# HOW TO COMPLETE THIS TASK:
What is needed is an exact repetition of the lines from the first one in the data through the line with "va iz IPA fondova, Politička", with no pictures.

# THE DATA:
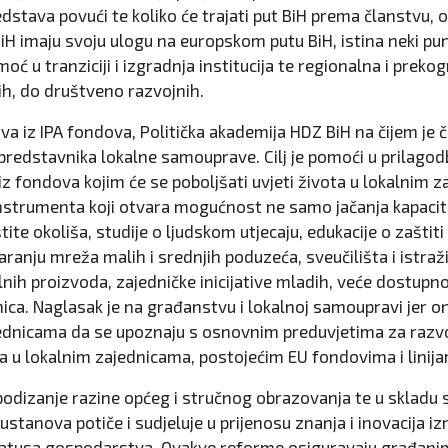
dstava povući te koliko će trajati put BiH prema članstvu, 
BiH imaju svoju ulogu na europskom putu BiH, istina neki pu
ć u tranziciji i izgradnja institucija te regionalna i preko
ih, do društveno razvojnih.
va iz IPA fondova, Politička akademija HDZ BiH na čijem je 
i predstavnika lokalne samouprave. Cilj je pomoći u prilago
iz fondova kojim će se poboljšati uvjeti života u lokalnim 
strumenta koji otvara mogućnost ne samo jačanja kapaciteta 
štite okoliša, studije o ljudskom utjecaju, edukacije o zašti
anju mreža malih i srednjih poduzeća, sveučilišta i istraži
okalnih proizvoda, zajedničke inicijative mladih, veće dostu
ca. Naglasak je na građanstvu i lokalnoj samoupravi jer on
dnicama da se upoznaju s osnovnim preduvjetima za razvoj 
 lokalnim zajednicama, postojećim EU fondovima i linijama
podizanje razine općeg i stručnog obrazovanja te u skladu s
tanova potiče i sudjeluje u prijenosu znanja i inovacija iz
atusa gospodarstva. Ovakve reforme osiguravaju građanima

# SOLUTION TO THIS PROBLEM:
dstava povući te koliko će trajati put BiH prema članstvu, 
BiH imaju svoju ulogu na europskom putu BiH, istina neki pu
ć u tranziciji i izgradnja institucija te regionalna i preko
ih, do društveno razvojnih.
va iz IPA fondova, Politička akademija HDZ BiH na čijem je 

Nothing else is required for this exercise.